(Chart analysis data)
_ _ _ _ _ _ _

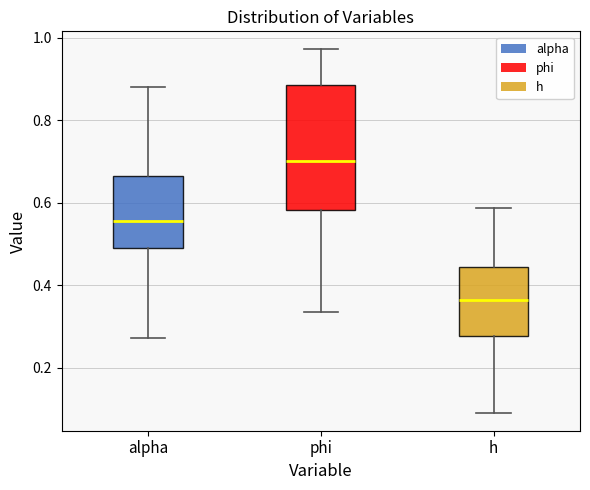

Comparing the boxes themselves (not the whiskers), which one is the tallest?

phi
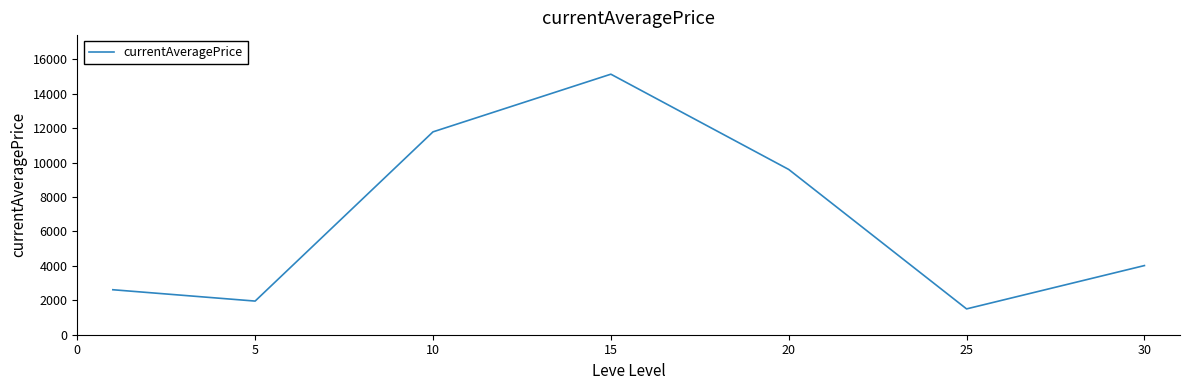

How many interior local valleys (lower than both neighbors) does the data have?

2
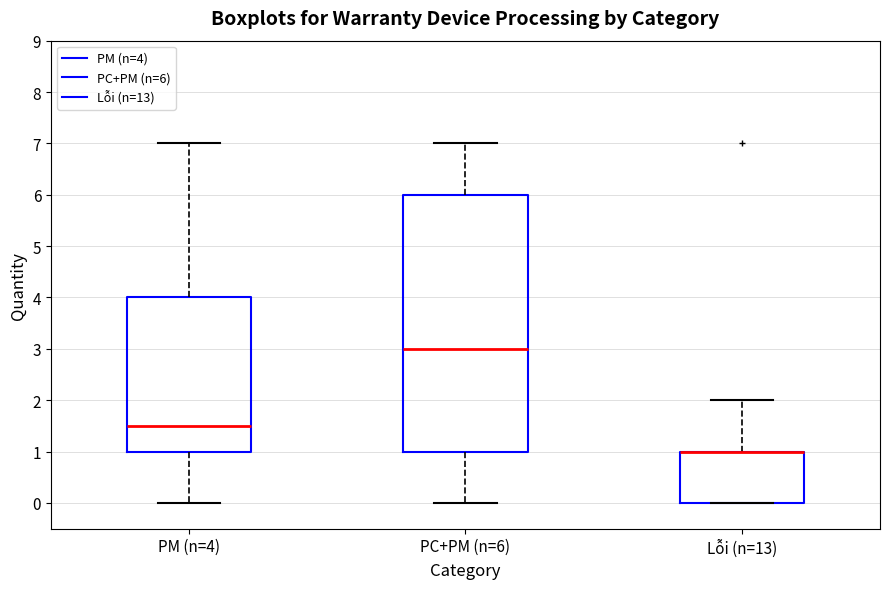

Where does the upper whisker of the box for Lỗi (n=13) end on the y-axis? The values are not printed on the chart, so give them approximately, as read against the axis.

2.0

_ _ _ _ _ _ _

Assigned task: Please copy every item above word for word, leaving the pictures out of your answer.

Exercise response:
Comparing the boxes themselves (not the whiskers), which one is the tallest?

phi

How many interior local valleys (lower than both neighbors) does the data have?

2

Where does the upper whisker of the box for Lỗi (n=13) end on the y-axis? The values are not printed on the chart, so give them approximately, as read against the axis.

2.0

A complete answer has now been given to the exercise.